SELECTED EXCERPT |
Where you part company with the Pope is, he thinks he really does have adequate grounds for believing in heaven and hell (and purgatory I presume, though now I come to think of it, I’m not sure it is any more securely founded than limbo). Here he is relying on “better” sources, notably the Bible. Of course they are no better from your point of view, since at the end of the day it all comes down to madman who hear voices in the air, distilling their frenzy into holy writ. But however little you may like it, the fact is that the Vatican accords greater credence to Matthew, Mark, Luke and John than it does to medieval scholars. That’s why limbo can be demolished without endangering the whole edifice.
“They weren’t. That’s what I keep telling you. It wasn’t an article of faith.”
But does the fact that it wasn’t an article of faith in fact mean that they weren’t asked to believe it? If they weren’t asked to believe it, why did they believe it? If they weren’t asked to believe it, why is there any need to change it now? If they weren’t asked to believe it, why do various accounts say it made parents unhappy for centuries? Are they all inaccurate? (That’s certainly possible.)

Extracted records:
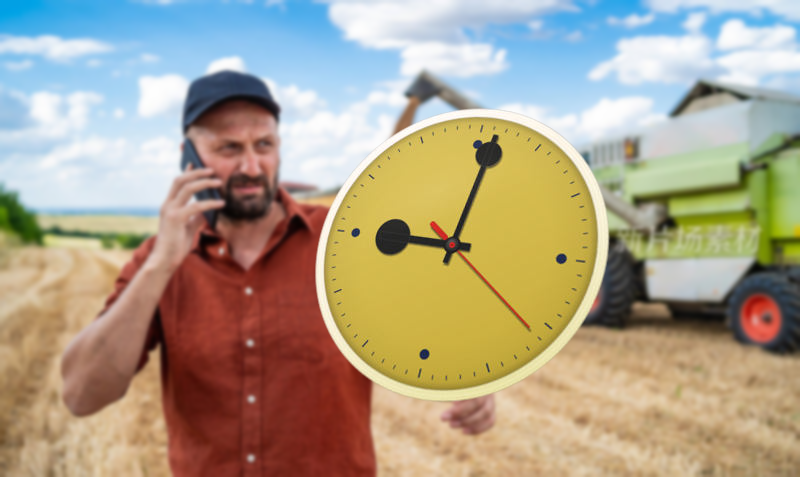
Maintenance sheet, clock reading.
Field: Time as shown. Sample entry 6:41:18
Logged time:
9:01:21
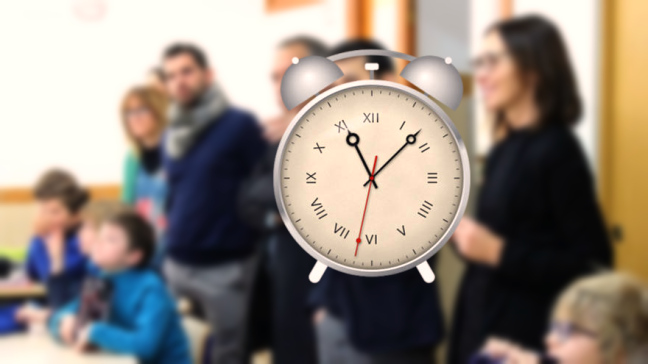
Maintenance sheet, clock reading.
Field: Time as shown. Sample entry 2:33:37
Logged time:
11:07:32
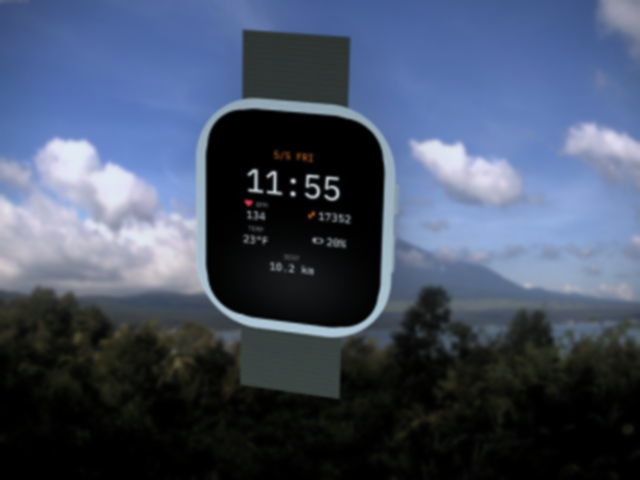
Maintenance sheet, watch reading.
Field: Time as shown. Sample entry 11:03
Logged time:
11:55
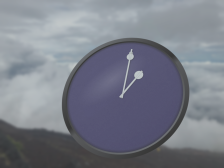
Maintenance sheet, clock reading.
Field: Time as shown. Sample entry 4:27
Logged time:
1:00
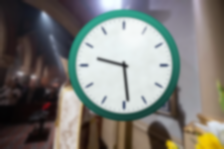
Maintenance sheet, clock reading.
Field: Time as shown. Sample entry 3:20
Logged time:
9:29
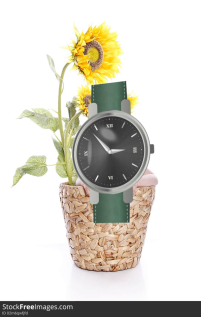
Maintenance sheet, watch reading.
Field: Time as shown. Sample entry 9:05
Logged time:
2:53
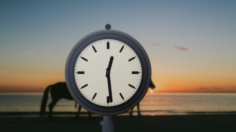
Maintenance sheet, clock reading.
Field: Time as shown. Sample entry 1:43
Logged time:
12:29
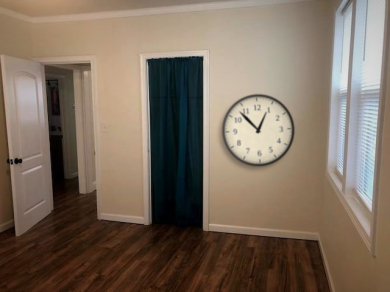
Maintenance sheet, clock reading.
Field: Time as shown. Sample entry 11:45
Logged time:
12:53
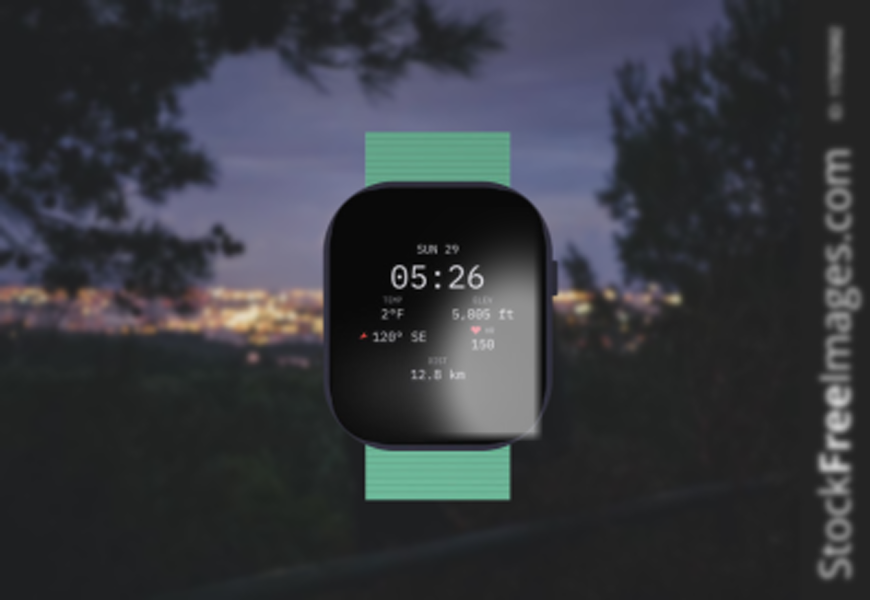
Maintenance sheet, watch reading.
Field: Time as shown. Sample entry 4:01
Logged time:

SET EXERCISE 1 |
Please update the passage on limbo from "Where you part" to "the whole edifice.", putting "early theologians" in place of "medieval scholars".
SET EXERCISE 2 |
Name every Gospel writer that the passage on limbo mentions.

RIGHT ANSWER 1 |
Where you part company with the Pope is, he thinks he really does have adequate grounds for believing in heaven and hell (and purgatory I presume, though now I come to think of it, I’m not sure it is any more securely founded than limbo). Here he is relying on “better” sources, notably the Bible. Of course they are no better from your point of view, since at the end of the day it all comes down to madman who hear voices in the air, distilling their frenzy into holy writ. But however little you may like it, the fact is that the Vatican accords greater credence to Matthew, Mark, Luke and John than it does to early theologians. That’s why limbo can be demolished without endangering the whole edifice.

RIGHT ANSWER 2 |
Matthew, Mark, Luke, John